Saved data entries

################

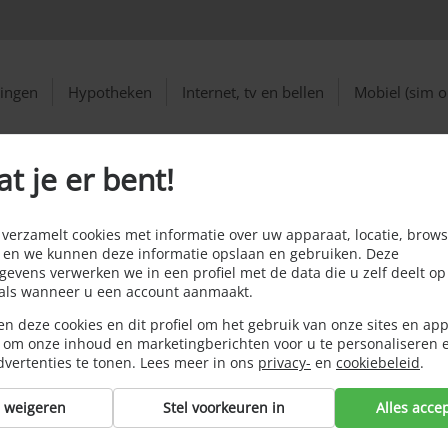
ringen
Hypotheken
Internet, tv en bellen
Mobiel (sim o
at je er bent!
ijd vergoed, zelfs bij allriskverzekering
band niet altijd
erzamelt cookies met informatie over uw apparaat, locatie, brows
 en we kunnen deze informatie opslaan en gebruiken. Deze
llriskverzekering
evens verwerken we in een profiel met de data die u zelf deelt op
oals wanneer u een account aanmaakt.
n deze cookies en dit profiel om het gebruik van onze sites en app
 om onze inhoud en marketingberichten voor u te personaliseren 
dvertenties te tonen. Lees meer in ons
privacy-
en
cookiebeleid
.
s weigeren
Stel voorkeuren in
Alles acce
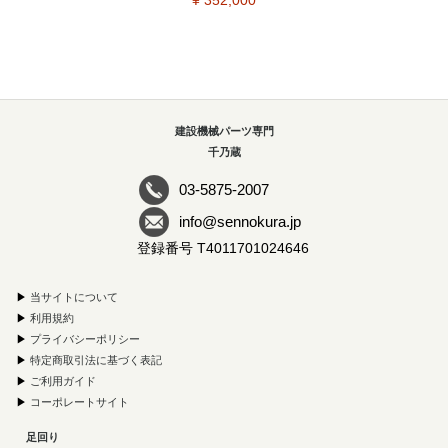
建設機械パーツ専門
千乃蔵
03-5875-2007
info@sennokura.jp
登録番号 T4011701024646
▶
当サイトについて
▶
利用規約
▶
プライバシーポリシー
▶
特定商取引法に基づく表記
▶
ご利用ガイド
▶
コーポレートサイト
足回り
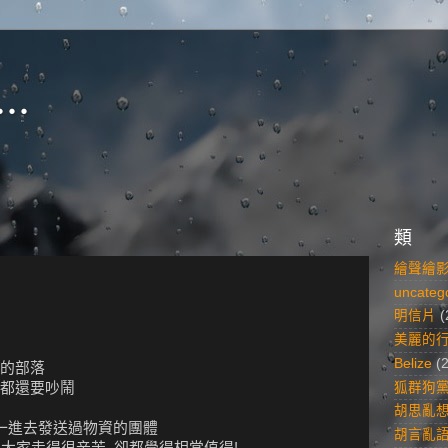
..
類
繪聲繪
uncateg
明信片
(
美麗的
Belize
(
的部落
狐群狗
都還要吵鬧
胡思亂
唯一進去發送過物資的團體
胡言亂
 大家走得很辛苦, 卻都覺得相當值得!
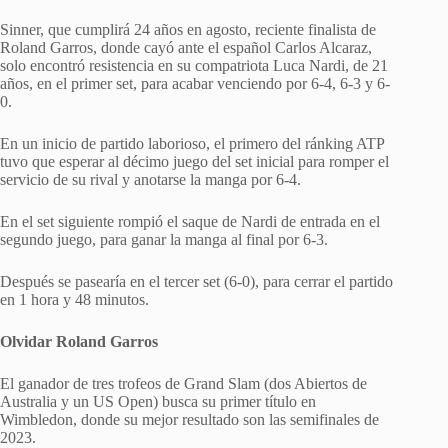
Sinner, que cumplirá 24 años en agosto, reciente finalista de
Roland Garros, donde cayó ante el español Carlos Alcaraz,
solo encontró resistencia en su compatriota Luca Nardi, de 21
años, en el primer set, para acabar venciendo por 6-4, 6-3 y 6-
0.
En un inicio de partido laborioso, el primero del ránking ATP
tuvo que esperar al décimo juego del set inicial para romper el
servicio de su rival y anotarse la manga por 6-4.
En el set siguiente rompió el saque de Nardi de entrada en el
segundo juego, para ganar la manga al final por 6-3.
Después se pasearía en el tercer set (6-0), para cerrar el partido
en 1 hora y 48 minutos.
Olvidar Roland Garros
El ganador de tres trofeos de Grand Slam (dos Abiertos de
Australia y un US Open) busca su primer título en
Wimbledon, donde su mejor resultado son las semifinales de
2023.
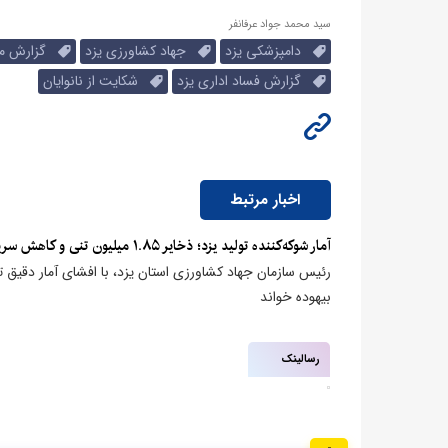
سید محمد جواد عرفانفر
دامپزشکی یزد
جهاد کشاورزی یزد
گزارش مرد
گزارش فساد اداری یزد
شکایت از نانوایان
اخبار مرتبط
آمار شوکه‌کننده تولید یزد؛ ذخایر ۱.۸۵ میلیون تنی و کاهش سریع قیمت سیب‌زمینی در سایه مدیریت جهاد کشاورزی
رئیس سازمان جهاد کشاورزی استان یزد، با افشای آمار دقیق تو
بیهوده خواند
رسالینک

################

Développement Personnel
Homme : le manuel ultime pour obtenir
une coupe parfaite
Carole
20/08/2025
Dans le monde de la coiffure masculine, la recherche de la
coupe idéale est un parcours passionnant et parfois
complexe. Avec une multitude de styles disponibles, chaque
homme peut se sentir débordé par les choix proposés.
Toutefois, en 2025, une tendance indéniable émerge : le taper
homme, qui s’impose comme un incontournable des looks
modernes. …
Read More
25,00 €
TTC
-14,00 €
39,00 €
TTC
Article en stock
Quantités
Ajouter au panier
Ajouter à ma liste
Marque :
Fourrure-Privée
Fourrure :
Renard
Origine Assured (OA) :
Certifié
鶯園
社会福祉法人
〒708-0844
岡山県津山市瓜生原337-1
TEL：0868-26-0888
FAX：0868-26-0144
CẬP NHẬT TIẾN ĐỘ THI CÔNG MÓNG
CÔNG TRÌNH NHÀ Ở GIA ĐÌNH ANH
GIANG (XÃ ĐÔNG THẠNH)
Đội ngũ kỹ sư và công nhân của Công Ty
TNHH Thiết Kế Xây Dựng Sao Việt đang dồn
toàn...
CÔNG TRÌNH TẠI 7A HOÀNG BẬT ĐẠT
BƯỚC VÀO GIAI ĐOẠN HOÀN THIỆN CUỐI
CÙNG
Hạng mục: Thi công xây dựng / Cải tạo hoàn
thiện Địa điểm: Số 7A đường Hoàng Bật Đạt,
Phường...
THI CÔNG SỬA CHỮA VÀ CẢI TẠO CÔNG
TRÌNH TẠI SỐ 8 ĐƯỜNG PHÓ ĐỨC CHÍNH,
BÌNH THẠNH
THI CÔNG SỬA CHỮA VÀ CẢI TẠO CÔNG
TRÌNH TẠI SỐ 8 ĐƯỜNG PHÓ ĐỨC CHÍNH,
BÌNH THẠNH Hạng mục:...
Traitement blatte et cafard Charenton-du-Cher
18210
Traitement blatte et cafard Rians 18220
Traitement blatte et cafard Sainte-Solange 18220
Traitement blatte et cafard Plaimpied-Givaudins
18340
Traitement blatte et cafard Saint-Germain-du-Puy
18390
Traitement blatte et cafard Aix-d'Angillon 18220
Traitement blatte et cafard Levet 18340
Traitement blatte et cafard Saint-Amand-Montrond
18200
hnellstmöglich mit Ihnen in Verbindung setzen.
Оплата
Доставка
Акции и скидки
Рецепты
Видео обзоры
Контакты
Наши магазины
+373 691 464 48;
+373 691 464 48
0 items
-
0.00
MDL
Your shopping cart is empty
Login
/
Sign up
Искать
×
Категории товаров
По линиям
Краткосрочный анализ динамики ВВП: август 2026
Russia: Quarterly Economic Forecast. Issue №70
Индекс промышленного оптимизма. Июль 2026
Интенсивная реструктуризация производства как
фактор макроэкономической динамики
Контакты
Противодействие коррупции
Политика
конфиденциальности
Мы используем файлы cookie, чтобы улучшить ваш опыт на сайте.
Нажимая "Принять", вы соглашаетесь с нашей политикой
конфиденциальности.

################

What to produce
Copy out the lines of the records word for word, starting with the line that contains "Sinner, que cumplirá" and going on through the line that contains "Olvidar Roland Garros".

Written solution
Sinner, que cumplirá 24 años en agosto, reciente finalista de
Roland Garros, donde cayó ante el español Carlos Alcaraz,
solo encontró resistencia en su compatriota Luca Nardi, de 21
años, en el primer set, para acabar venciendo por 6-4, 6-3 y 6-
0.
En un inicio de partido laborioso, el primero del ránking ATP
tuvo que esperar al décimo juego del set inicial para romper el
servicio de su rival y anotarse la manga por 6-4.
En el set siguiente rompió el saque de Nardi de entrada en el
segundo juego, para ganar la manga al final por 6-3.
Después se pasearía en el tercer set (6-0), para cerrar el partido
en 1 hora y 48 minutos.
Olvidar Roland Garros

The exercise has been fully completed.